• About this exercise
Could you retype the material, starting at its first line and ending with the line holding "pinky mcp: (640, 1270)", and keep the pictures out?

(Input data begins)

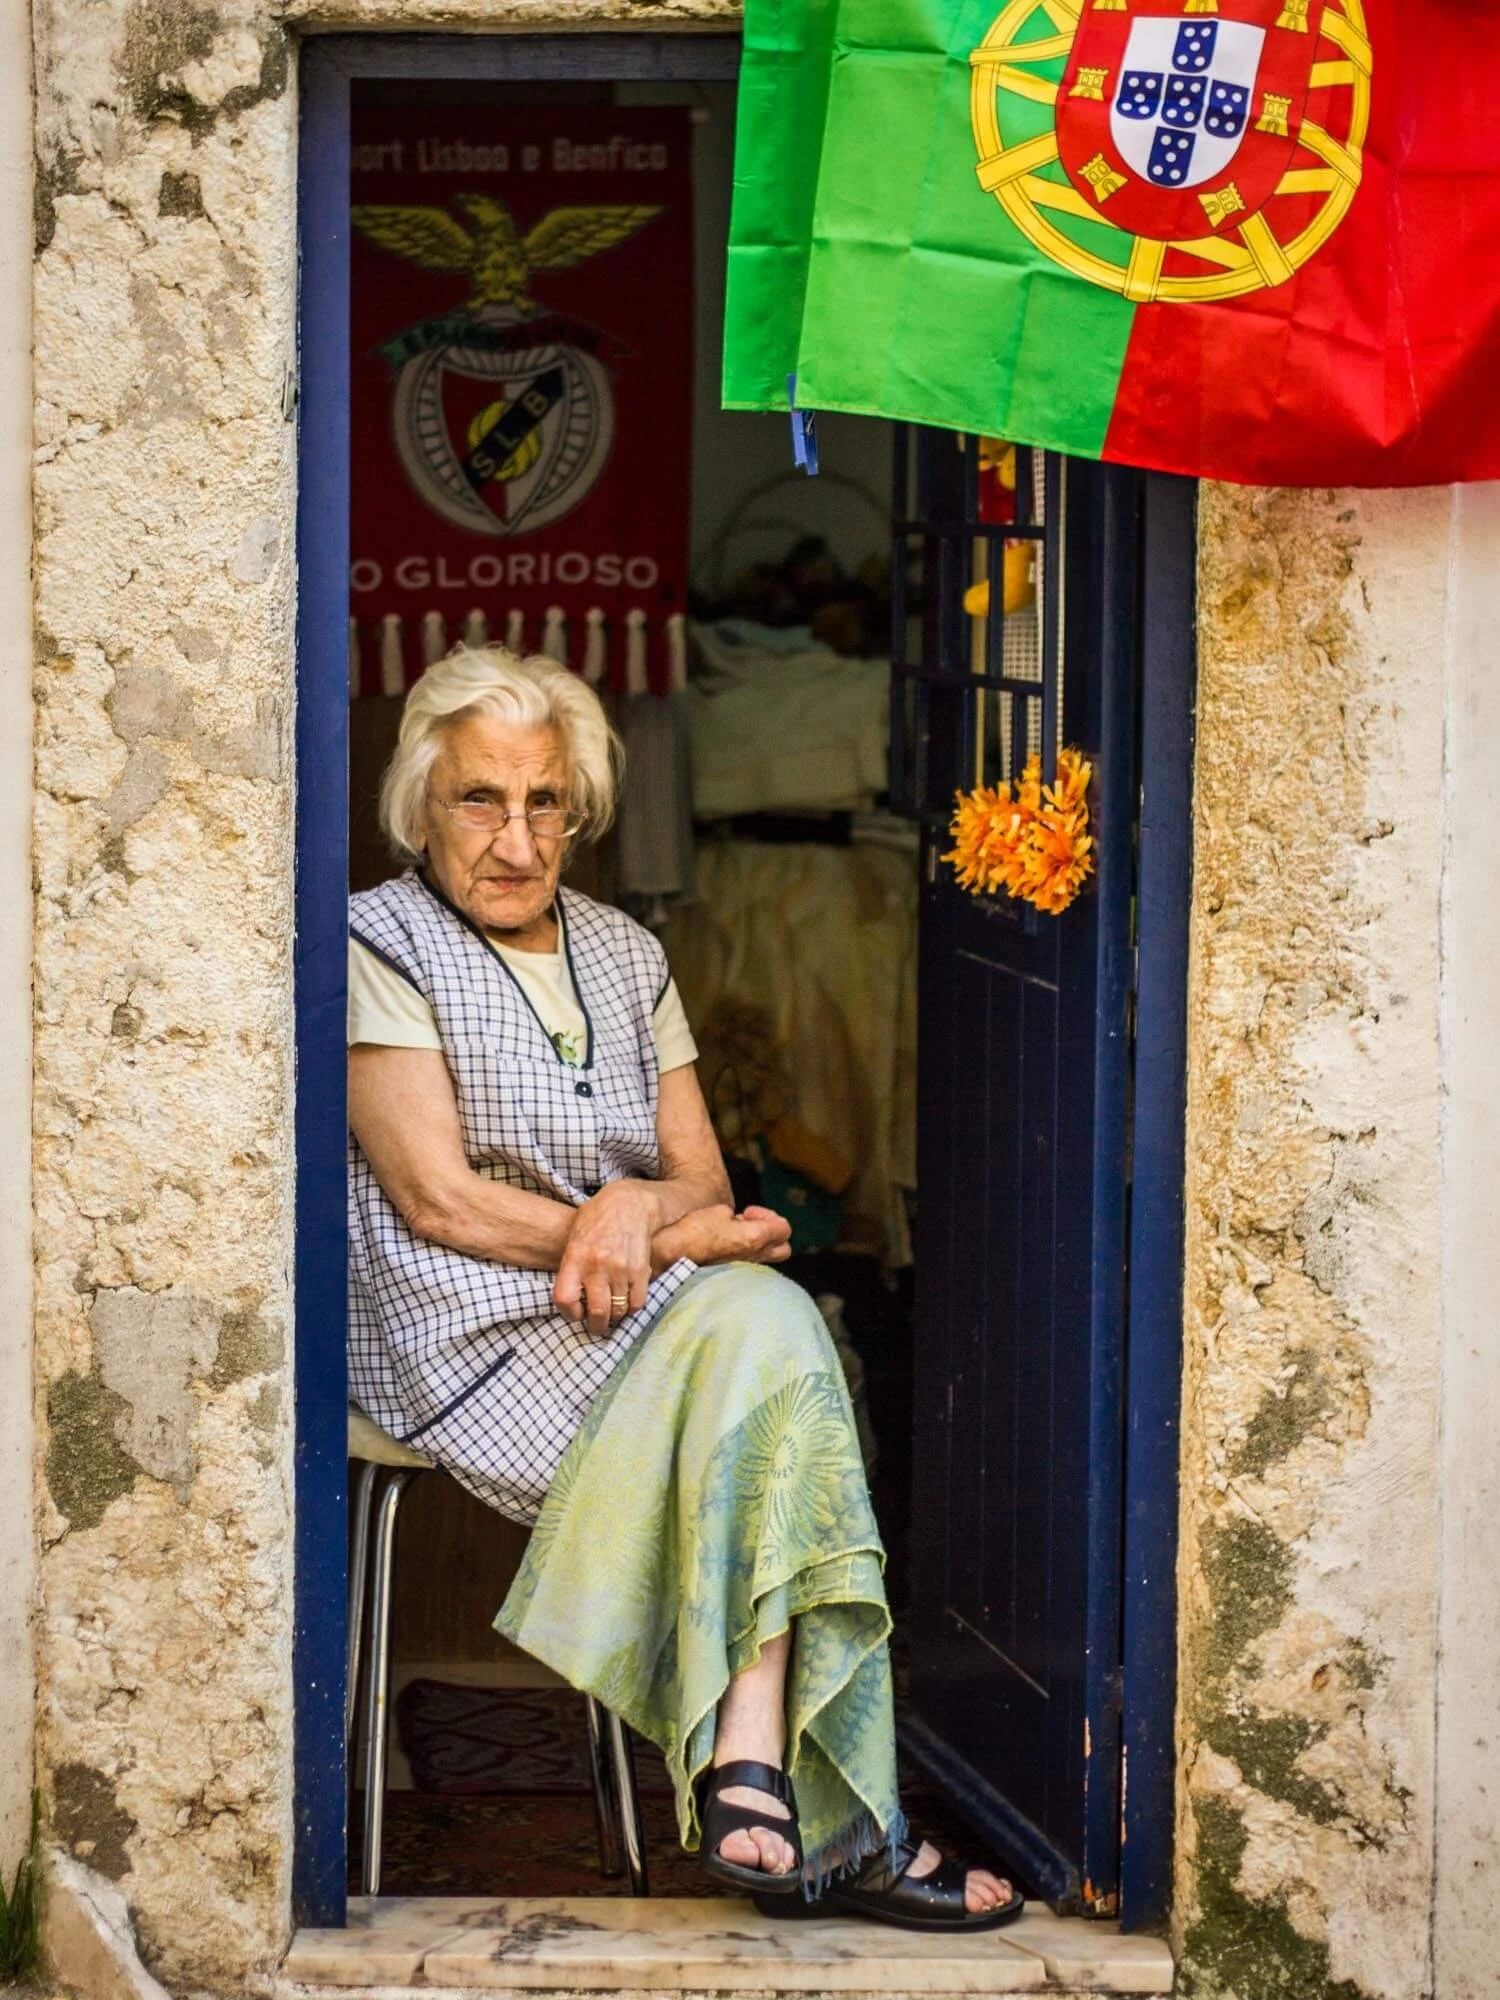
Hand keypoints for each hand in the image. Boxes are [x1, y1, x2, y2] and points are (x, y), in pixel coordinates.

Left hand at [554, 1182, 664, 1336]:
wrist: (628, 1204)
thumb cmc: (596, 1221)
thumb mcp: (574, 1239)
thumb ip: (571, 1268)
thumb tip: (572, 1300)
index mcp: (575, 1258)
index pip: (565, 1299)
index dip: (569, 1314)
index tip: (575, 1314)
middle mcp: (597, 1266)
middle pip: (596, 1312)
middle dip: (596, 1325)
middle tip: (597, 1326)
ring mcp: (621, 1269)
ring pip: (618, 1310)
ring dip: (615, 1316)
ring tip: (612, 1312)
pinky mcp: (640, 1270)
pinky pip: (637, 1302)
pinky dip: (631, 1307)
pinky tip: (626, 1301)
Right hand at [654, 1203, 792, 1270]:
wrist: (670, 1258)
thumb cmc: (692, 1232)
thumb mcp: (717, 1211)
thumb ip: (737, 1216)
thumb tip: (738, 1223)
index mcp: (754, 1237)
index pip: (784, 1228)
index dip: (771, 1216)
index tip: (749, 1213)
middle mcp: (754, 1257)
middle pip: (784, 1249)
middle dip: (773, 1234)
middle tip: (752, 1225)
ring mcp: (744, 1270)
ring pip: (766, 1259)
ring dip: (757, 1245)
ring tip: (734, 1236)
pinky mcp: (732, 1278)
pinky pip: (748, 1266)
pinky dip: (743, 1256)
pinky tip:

(Input data ends)

• Response below
Hand keypoints for each hand in the image. Boxes are [x1, y1, x2, y2] and points are (x, y), in pixel coordinates.

Left hand at [554, 1182, 664, 1336]:
wrist: (628, 1204)
thumb cmc: (596, 1221)
thumb mcp: (574, 1239)
thumb ip: (571, 1268)
thumb tip: (572, 1300)
index mcp: (575, 1258)
index pip: (565, 1299)
index dip: (569, 1314)
index tip: (575, 1314)
middle mcp: (597, 1266)
middle pip: (596, 1312)
middle dip: (596, 1325)
middle tip: (597, 1326)
ring mcp: (621, 1269)
ring pip: (618, 1310)
ring dip: (615, 1316)
ring tip: (612, 1312)
pinky mcp: (640, 1270)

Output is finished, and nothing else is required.